異常気象による災害や頻発する地震、超高齢化など、先の見えないこの時代、保険を頼る人は少なくない。西ケ谷さんが代表を務める三井住友トラスト・ライフパートナーズ株式会社は、損害保険や生命保険など、1つの保険会社ではなく、たくさんの会社の商品を取り扱う乗合代理店だ。西ケ谷さんは、立場上お客さまと接する機会は少なく、経営者として、会社の成長のために日々奮闘している。中でも、保険と真摯に向き合う社員たちの成長は、何よりも嬉しいという。

新卒で、当時の住友信託銀行に総合職として入行した西ケ谷さんは、これまで 13回の転勤を経験し、銀行、信託等の多岐にわたる業務を担当してきた。2005年には 39歳の若さで、支店長にも抜擢された。しかし、すべてが順調だったわけではない。過去に大きな転機が3度あったという。花形業務のファンドマネージャーから異動を命じられた時、支店長になった8年後、内部監査部へ異動を命じられた時。そして、再び支店長として成績改善を求められた中、業績不振が続いた時だ。「当時は深く落ち込み、家で一人泣くこともありました。ですが、失敗や嫌だと思ったときこそ、毎回、気づきや学びがあり、成長と満足を感じることができました。周囲とのやりとりの中で、新たな自分を発見し、前向きに行動できたことは、一緒に働いた人たちのおかげであり感謝しています。この3度の転換点は私の人生の宝です。この困難に直面した時に回復する力(=レジリエンス)こそ、私が今でもとても大事にしているマインドです」と話す。

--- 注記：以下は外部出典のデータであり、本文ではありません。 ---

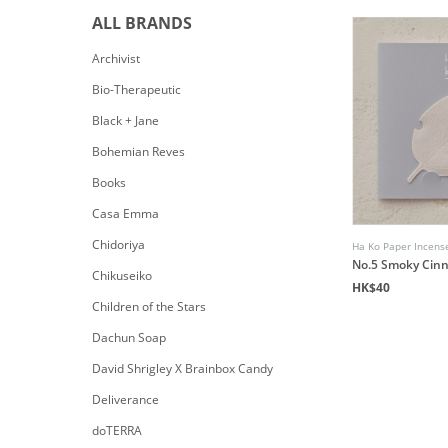
ALL BRANDS
Archivist
Bio-Therapeutic
Black + Jane
Bohemian Reves
Books
Casa Emma
Chidoriya
Ha Ko Paper Incens
No.5 Smoky Cin
Chikuseiko
HK$40
Children of the Stars
Dachun Soap
David Shrigley X Brainbox Candy
Deliverance
doTERRA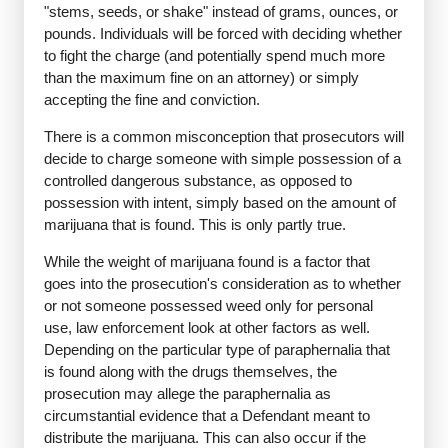
"stems, seeds, or shake" instead of grams, ounces, or
pounds. Individuals will be forced with deciding whether
to fight the charge (and potentially spend much more
than the maximum fine on an attorney) or simply
accepting the fine and conviction.
There is a common misconception that prosecutors will
decide to charge someone with simple possession of a
controlled dangerous substance, as opposed to
possession with intent, simply based on the amount of
marijuana that is found. This is only partly true.
While the weight of marijuana found is a factor that
goes into the prosecution's consideration as to whether
or not someone possessed weed only for personal
use, law enforcement look at other factors as well.
Depending on the particular type of paraphernalia that
is found along with the drugs themselves, the
prosecution may allege the paraphernalia as
circumstantial evidence that a Defendant meant to
distribute the marijuana. This can also occur if the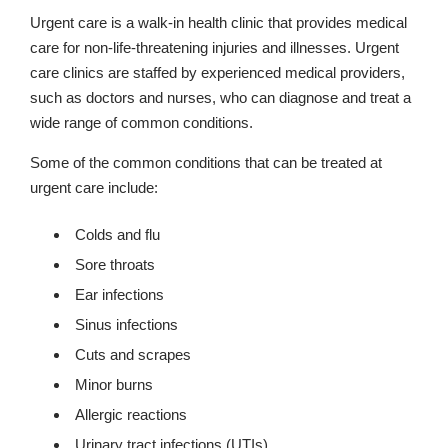
Urgent care is a walk-in health clinic that provides medical
care for non-life-threatening injuries and illnesses. Urgent
care clinics are staffed by experienced medical providers,
such as doctors and nurses, who can diagnose and treat a
wide range of common conditions.
Some of the common conditions that can be treated at
urgent care include:
Colds and flu
Sore throats
Ear infections
Sinus infections
Cuts and scrapes
Minor burns
Allergic reactions
Urinary tract infections (UTIs)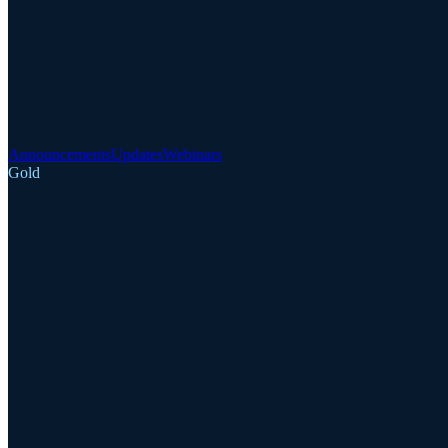
Announcements
Updates
Webinars
Gold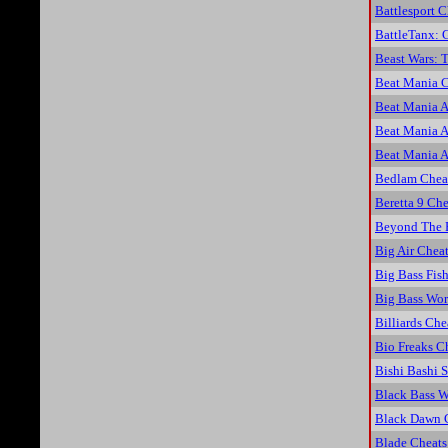
Battlesport C
BattleTanx: 
Beast Wars: 
Beat Mania C
Beat Mania 
Beat Mania 
Beat Mania 
Bedlam Chea
Beretta 9 Che
Beyond The 
Big Air Chea
Big Bass Fis
Big Bass Wo
Billiards Che
Bio Freaks C
Bishi Bashi S
Black Bass W
Black Dawn 
Blade Cheats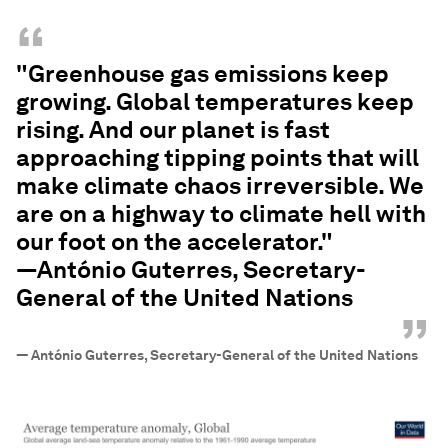
“
"Greenhouse gas emissions keep
growing. Global temperatures keep
rising. And our planet is fast
approaching tipping points that will
make climate chaos irreversible. We
are on a highway to climate hell with
our foot on the accelerator."
—António Guterres, Secretary-
General of the United Nations
”
—
António Guterres, Secretary-General of the United Nations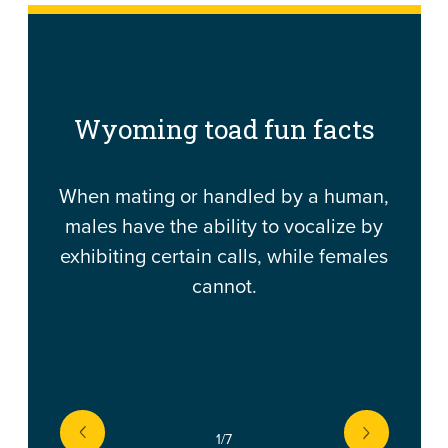
Wyoming toad fun facts
When mating or handled by a human,
males have the ability to vocalize by
exhibiting certain calls, while females
cannot.
prev
1
/7
next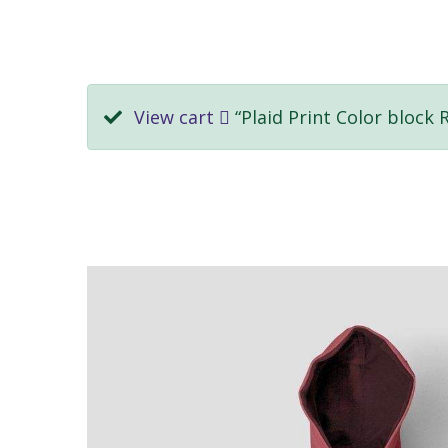
View cart
“Plaid Print Color block 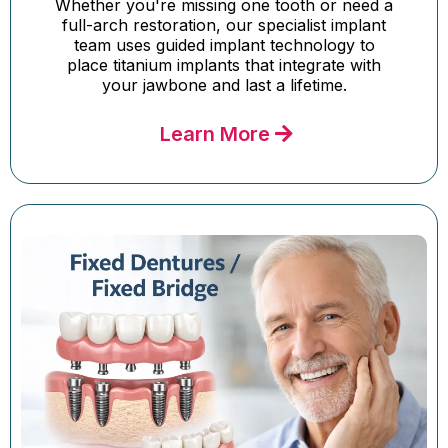
Whether you're missing one tooth or need a
full-arch restoration, our specialist implant
team uses guided implant technology to
place titanium implants that integrate with
your jawbone and last a lifetime.
Learn More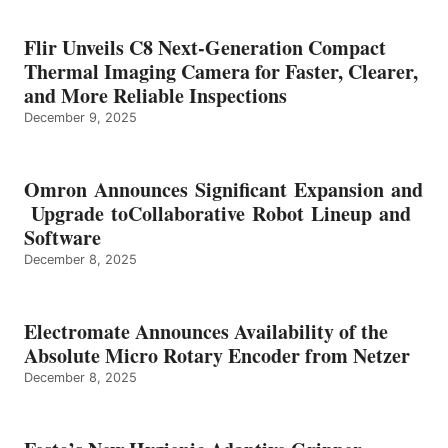
Flir Unveils C8 Next-Generation Compact
Thermal Imaging Camera for Faster, Clearer,
and More Reliable Inspections
December 9, 2025
Omron Announces Significant Expansion and
Upgrade toCollaborative Robot Lineup and
Software
December 8, 2025
Electromate Announces Availability of the
Absolute Micro Rotary Encoder from Netzer
December 8, 2025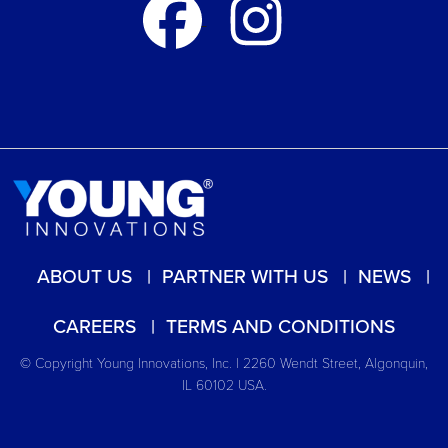
ABOUT US
PARTNER WITH US
NEWS
CAREERS
TERMS AND CONDITIONS
© Copyright Young Innovations, Inc. | 2260 Wendt Street, Algonquin,
IL 60102 USA.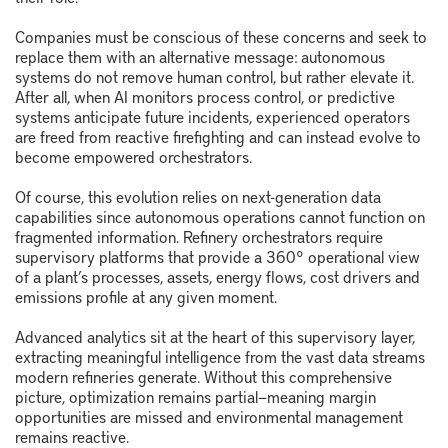
Companies must be conscious of these concerns and seek to
replace them with an alternative message: autonomous
systems do not remove human control, but rather elevate it.
After all, when AI monitors process control, or predictive
systems anticipate future incidents, experienced operators
are freed from reactive firefighting and can instead evolve to
become empowered orchestrators.
Of course, this evolution relies on next-generation data
capabilities since autonomous operations cannot function on
fragmented information. Refinery orchestrators require
supervisory platforms that provide a 360° operational view
of a plant’s processes, assets, energy flows, cost drivers and
emissions profile at any given moment.
Advanced analytics sit at the heart of this supervisory layer,
extracting meaningful intelligence from the vast data streams
modern refineries generate. Without this comprehensive
picture, optimization remains partial—meaning margin
opportunities are missed and environmental management
remains reactive.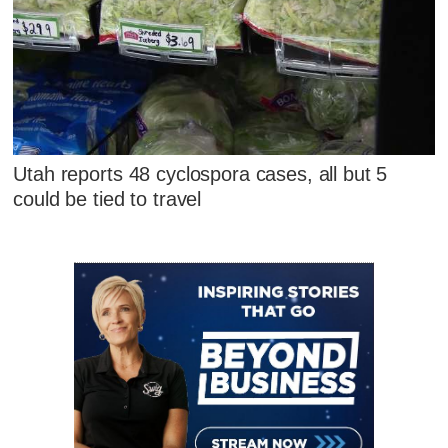
Utah reports 48 cyclospora cases, all but 5
could be tied to travel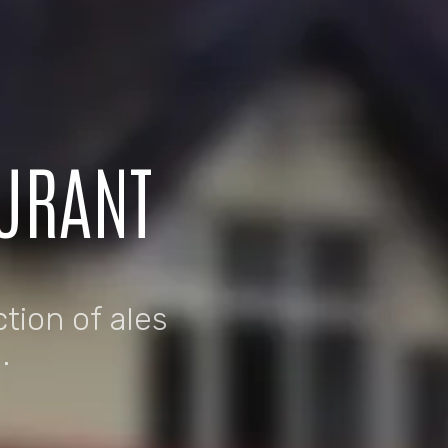
AURANT
ction of ales
.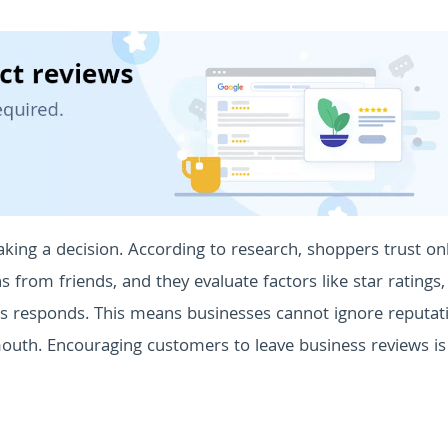
king a decision. According to research, shoppers trust on
rom friends, and they evaluate factors like star ratings,
ss responds. This means businesses cannot ignore reputat
uth. Encouraging customers to leave business reviews i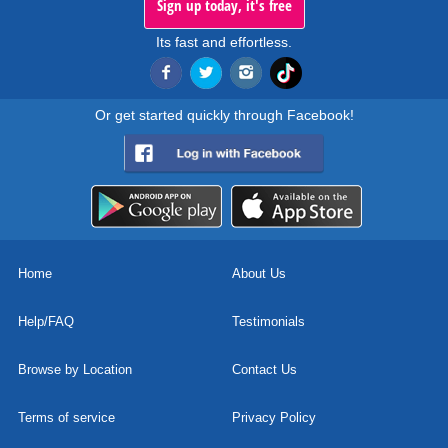
Sign up today, it's free
Its fast and effortless.
Or get started quickly through Facebook!
Home
About Us
Help/FAQ
Testimonials
Browse by Location
Contact Us
Terms of service
Privacy Policy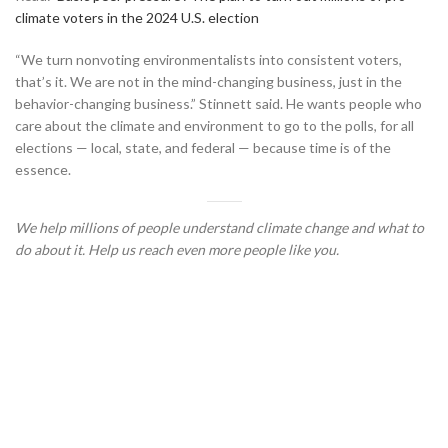
climate voters in the 2024 U.S. election
“We turn nonvoting environmentalists into consistent voters,
that’s it. We are not in the mind-changing business, just in the
behavior-changing business.” Stinnett said. He wants people who
care about the climate and environment to go to the polls, for all
elections — local, state, and federal — because time is of the
essence.
We help millions of people understand climate change and what to
do about it. Help us reach even more people like you.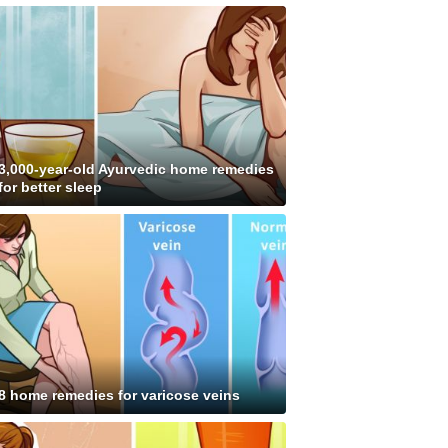
3,000-year-old Ayurvedic home remedies
for better sleep
8 home remedies for varicose veins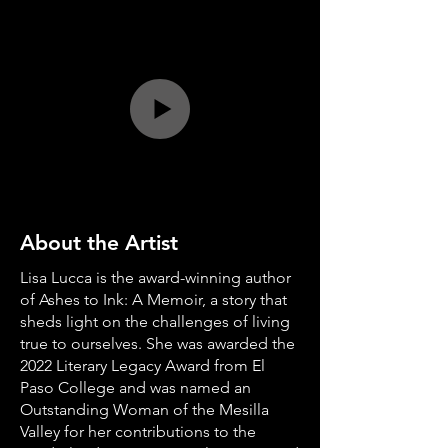
About the Artist
Lisa Lucca is the award-winning author
of Ashes to Ink: A Memoir, a story that
sheds light on the challenges of living
true to ourselves. She was awarded the
2022 Literary Legacy Award from El
Paso College and was named an
Outstanding Woman of the Mesilla
Valley for her contributions to the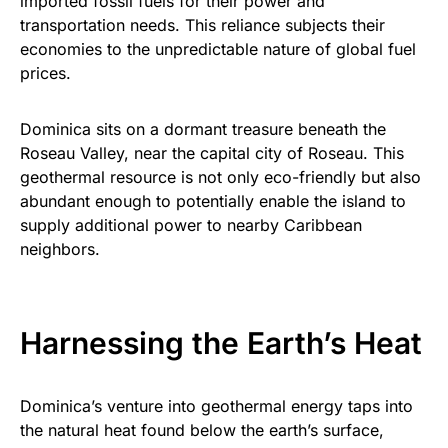
imported fossil fuels for their power and
transportation needs. This reliance subjects their
economies to the unpredictable nature of global fuel
prices.
Dominica sits on a dormant treasure beneath the
Roseau Valley, near the capital city of Roseau. This
geothermal resource is not only eco-friendly but also
abundant enough to potentially enable the island to
supply additional power to nearby Caribbean
neighbors.
Harnessing the Earth’s Heat
Dominica’s venture into geothermal energy taps into
the natural heat found below the earth’s surface,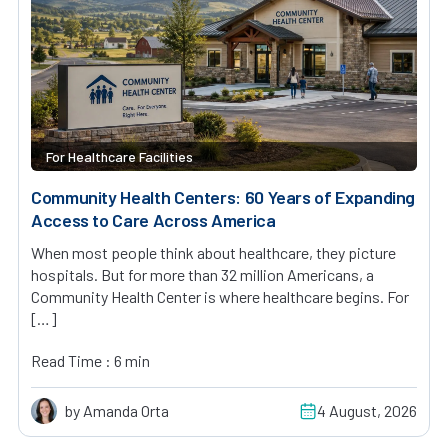
For Healthcare Facilities
Community Health Centers: 60 Years of Expanding
Access to Care Across America
When most people think about healthcare, they picture
hospitals. But for more than 32 million Americans, a
Community Health Center is where healthcare begins. For
[…]
Read Time : 6 min
by Amanda Orta
4 August, 2026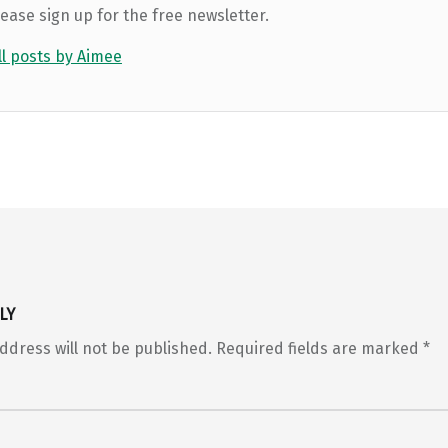
lease sign up for the free newsletter.
ll posts by Aimee
LY
ddress will not be published.
Required fields are marked
*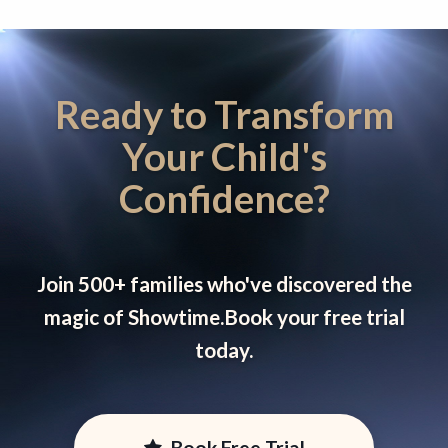
Ready to Transform
Your Child's
Confidence?
Join 500+ families who've discovered the
magic of Showtime.
Book your free trial
today.
Book Free Trial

大学時代は、洪水・熱波・干ばつなど滅多に起こらない異常気象を扱う「極値統計学」を学んでいたという西ケ谷さんは、自らを劣等生だったと振り返る。「学生時代にもっと勉強していればと、後悔しています。だからこそ、皆さんにはまずは、勉強を頑張ってほしいです。それから、自分の考え方ひとつで、幸せにも不幸にもなれることを意識してほしいです。成功することで幸せを感じるのではなく、幸せだと思えることを継続することが、結果として自分や周りの成功につながるのだと思います」。荒波を乗り越えてきた西ケ谷さんからのエールは、苦境に立たされたときに、自分を奮い立たせてくれる、何よりの保険になるのかもしれない。

社会やお客さまの課題解決の役に立つことが企業としての存在意義だという。